WHAT TO PRODUCE →
In the passage on user-to-documents interactivity, which three media did Horton and Wohl (1956) say can give the illusion of face-to-face relationships with the performer?
— START TEXT SEGMENT —
People interact with each other, but they also interact with documents and the creators of those documents. This user-to-documents interactivity can be seen in the ways that active audiences interpret and use mass media messages. New forms of interaction with documents are also emerging in new media as evidenced in areas such as active navigation of Web sites and active participation in creation of interactive fiction. As illustrated in the following section, user-to-documents interactivity applies to both old media and new media and involves both perceived interaction with content creators and actual creation of content.
Para-social Interaction
Para-social interaction illustrates ways in which limited forms of interaction with content creators can be achieved even when actual mechanisms for interactivity are limited. Horton and Wohl (1956) suggested that radio, television, and film can give the illusion of face-to-face relationships with the performer.
The conditions of response to the performer are analogous to those in a primary group. The most remote and illustrious men are met as if they were in the circle of one’s peers; the same is true of a character in a story who comes to life in these media in an especially vivid and arresting way. We propose to call this seeming face-to-face relationship between spectator and performer a para-social relationship (1956:215).
— END TEXT SEGMENT —
— START ITEMS —
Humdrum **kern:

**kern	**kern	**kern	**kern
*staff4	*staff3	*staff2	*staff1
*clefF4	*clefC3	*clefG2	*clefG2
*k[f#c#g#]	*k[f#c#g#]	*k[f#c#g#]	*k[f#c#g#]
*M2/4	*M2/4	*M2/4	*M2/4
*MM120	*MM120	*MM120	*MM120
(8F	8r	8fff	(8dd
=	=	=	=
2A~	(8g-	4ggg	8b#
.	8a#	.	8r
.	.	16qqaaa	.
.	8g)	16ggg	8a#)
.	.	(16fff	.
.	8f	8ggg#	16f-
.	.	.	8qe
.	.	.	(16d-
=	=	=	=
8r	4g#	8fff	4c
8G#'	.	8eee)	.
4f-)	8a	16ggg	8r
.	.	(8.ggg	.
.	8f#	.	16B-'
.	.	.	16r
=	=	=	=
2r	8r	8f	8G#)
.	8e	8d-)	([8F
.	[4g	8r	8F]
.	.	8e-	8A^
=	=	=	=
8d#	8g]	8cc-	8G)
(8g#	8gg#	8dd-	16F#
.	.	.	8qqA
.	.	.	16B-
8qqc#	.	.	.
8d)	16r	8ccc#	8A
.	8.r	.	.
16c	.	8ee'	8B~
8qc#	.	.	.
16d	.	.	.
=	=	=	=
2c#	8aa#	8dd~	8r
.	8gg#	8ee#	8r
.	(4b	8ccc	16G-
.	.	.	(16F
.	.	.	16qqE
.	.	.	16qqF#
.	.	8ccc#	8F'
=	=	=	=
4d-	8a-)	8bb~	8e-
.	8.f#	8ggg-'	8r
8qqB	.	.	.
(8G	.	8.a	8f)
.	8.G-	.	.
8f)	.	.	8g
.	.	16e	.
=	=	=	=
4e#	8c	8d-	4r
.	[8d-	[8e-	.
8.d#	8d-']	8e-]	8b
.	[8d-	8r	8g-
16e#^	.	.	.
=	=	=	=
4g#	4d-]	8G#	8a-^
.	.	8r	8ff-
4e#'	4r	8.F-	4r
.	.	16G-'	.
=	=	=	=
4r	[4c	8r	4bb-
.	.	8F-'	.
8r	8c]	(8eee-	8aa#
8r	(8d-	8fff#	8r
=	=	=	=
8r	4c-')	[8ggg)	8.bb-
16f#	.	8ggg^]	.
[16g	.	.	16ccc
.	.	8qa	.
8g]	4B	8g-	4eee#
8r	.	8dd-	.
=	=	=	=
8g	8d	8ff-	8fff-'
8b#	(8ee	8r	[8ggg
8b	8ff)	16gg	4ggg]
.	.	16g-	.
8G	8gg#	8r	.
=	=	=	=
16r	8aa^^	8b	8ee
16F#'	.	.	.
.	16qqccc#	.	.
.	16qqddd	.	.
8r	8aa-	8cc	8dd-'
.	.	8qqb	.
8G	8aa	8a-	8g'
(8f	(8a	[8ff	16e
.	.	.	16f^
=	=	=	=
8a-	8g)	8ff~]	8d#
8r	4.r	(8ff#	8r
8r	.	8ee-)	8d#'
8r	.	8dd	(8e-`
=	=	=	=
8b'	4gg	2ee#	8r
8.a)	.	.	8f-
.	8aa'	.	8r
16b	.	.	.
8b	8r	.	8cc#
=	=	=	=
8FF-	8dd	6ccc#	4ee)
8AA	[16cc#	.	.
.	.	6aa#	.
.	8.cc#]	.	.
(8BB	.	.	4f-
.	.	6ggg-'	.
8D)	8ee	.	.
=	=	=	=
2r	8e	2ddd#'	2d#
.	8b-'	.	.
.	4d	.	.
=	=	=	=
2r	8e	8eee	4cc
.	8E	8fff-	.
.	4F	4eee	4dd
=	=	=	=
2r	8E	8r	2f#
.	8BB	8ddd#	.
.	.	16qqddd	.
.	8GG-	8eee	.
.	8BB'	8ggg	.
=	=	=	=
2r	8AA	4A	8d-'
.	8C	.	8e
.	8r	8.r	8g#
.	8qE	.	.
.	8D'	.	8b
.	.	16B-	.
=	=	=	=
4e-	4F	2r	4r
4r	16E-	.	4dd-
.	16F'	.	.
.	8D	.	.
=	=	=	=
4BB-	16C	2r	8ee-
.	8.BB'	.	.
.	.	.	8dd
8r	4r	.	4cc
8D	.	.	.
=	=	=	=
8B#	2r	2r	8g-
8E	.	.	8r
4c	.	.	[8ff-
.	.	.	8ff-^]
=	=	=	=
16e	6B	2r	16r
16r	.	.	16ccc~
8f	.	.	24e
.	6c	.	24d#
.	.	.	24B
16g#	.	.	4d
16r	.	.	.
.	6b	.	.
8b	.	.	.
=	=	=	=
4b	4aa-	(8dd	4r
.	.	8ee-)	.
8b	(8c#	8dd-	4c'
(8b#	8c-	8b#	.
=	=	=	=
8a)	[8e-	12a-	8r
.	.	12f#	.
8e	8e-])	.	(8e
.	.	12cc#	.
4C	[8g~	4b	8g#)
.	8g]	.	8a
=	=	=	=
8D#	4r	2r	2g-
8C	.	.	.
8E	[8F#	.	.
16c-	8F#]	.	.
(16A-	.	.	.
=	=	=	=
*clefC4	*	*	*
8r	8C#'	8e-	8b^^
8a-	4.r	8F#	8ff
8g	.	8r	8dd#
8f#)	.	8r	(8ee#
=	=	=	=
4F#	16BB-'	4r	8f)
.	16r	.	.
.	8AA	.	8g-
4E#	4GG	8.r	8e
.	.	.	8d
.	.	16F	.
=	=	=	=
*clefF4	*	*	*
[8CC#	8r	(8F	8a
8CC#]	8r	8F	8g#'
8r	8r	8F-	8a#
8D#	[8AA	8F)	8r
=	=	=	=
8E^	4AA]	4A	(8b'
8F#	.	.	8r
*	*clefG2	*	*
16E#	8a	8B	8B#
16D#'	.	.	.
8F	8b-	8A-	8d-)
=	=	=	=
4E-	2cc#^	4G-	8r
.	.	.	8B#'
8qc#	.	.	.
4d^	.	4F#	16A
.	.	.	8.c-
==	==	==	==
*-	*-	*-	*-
— END ITEMS —
EXERCISE OUTPUT →
Radio, television, and film.